'Survivor: Heroes vs. Villains': Russell Can't Flirt, and Heroes Can't Do Math
'Survivor: Heroes vs. Villains':  Russell Can't Flirt, and Heroes Can't Do Math
Everyone talks about car crash TV, but Thursday night was more like a three car pileup.

The outcomes of both Survivor and American Idol made my eyes bug out like a bush baby. It was like if you saw the movie Knowing, left the theater spitting thumbtacks about the bogus twist ending, and then decided to cool off by watching The Village. And don't even get me riled up about those dirty tabloid lies regarding The Bachelor's Jake and Vienna today...   

First, let me focus on the positive. Russell may win the award for the most awkward line of the season with, "Just ride on my coattails, baby!" Russell actually felt like a caveman bringing home the Hidden Immunity Idol to his woman at that moment. And maybe, deep down, a lot of guys would. But the way he misjudged Parvati made me wince.

"I don't ride coattails."

I'm not sure if Russell realizes yet that he is riding Parvati's coattails. She is the juggernaut. He is the misfit. I'm also still not sure if he realizes that he's married.
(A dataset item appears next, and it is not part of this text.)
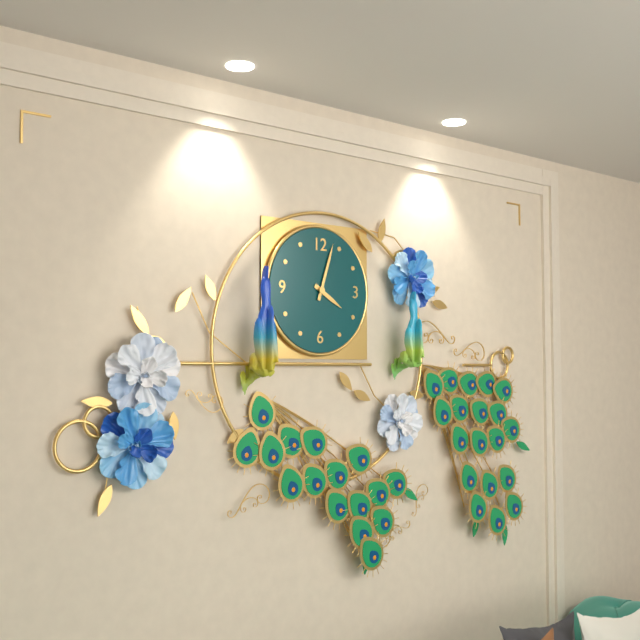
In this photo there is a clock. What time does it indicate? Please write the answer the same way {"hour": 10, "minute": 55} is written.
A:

He might want to ixnay the lirtingfay in front of the ameraskay.

Apparently he's better with the fellas, anyway. He made Coach drop to his knees!

Call me a dragon, because Coach slays me with his zany antics every week. The Gregorian monk chants? The tearful Martin Luther King speeches? Bowing at the feet of Russell?  Is it possible to really like somebody, and yet to laugh at them all the time?
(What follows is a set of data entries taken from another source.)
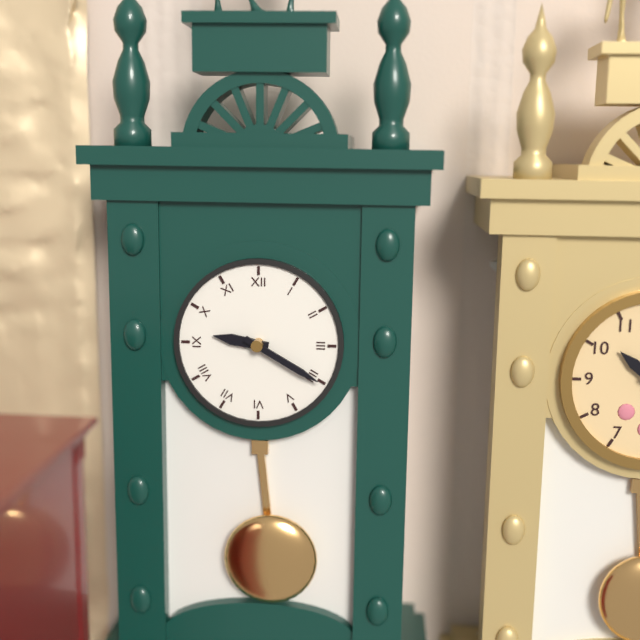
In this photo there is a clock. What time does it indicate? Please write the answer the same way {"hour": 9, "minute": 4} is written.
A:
{"hour": 9, "minute": 20}
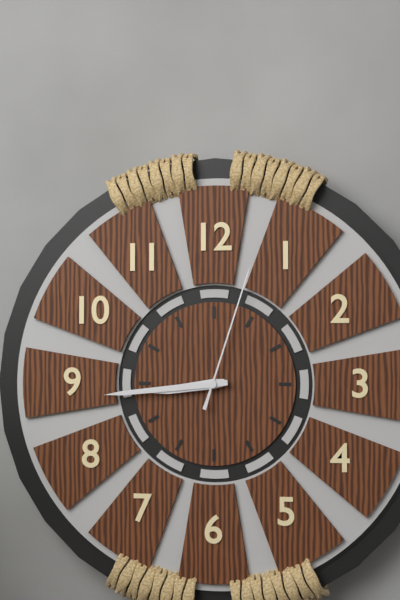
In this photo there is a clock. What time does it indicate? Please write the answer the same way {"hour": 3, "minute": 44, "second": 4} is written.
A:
{"hour": 8, "minute": 44, "second": 3}
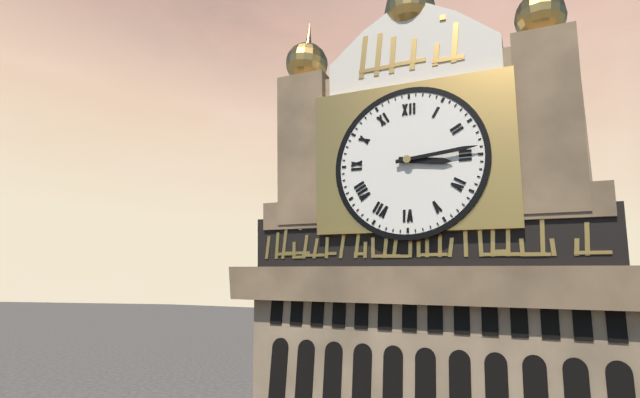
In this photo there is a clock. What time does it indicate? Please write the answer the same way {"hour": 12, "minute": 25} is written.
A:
{"hour": 3, "minute": 14}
And what about that reward challenge?
Lesson #1: Don't stand between Jerri and chocolate.

Lesson #2: Don't smash Jerri's face into a wooden block. She will turn into Kobe Bryant and score on your sorry behind. Also, Boston Rob will dive ontop of you and throw you to the ground.

No, I don't believe that Rupert meant to beat up Jerri. He's an egomaniac, not a violent brute.  He just still hasn't grown into his body yet, and he didn't realize he was swinging her around that close to a blunt weapon. That's still awkward.

Unfortunately, for me, it still all comes back to the vote this week.

Historically, sticking with your alliance has been an almost unbeatable strategy. Sure, for a while it became vogue to switch allies every week, but contestants came to realize that was like randomizing the outcome, giving everyone an equal shot of winning. If you really wanted to give yourself a one in five shot at the million dollars you were better off forming a rock solid alliance on Day One.

But surely you can take any good idea too far. At some point keeping a promise can become unreasonable. Fanatical, even.

Instead of saying "Hey, I'm really sorry. I planned to take you to the end, but we didn't count on these injuries" JT and Amanda have decided to build around injured players. And how well has that worked for the New York Mets?  

If they think they're going to start winning now, they're not dealing with reality. We all know they can't solve puzzles (or do anything physical) but apparently they also suck at math.
The tribes typically merge at 10 and there are still 15 people left in the game. That means there are five more Tribal Councils. The Heroes can get rid of Colby next, and then what? They can sacrifice Candice because she's not a real member of the alliance. But then what? The four who are left - Rupert, James, JT and Amanda - may still have to go to three more Tribal Councils.

Ruh oh! Is it too late to cancel that Tom vote?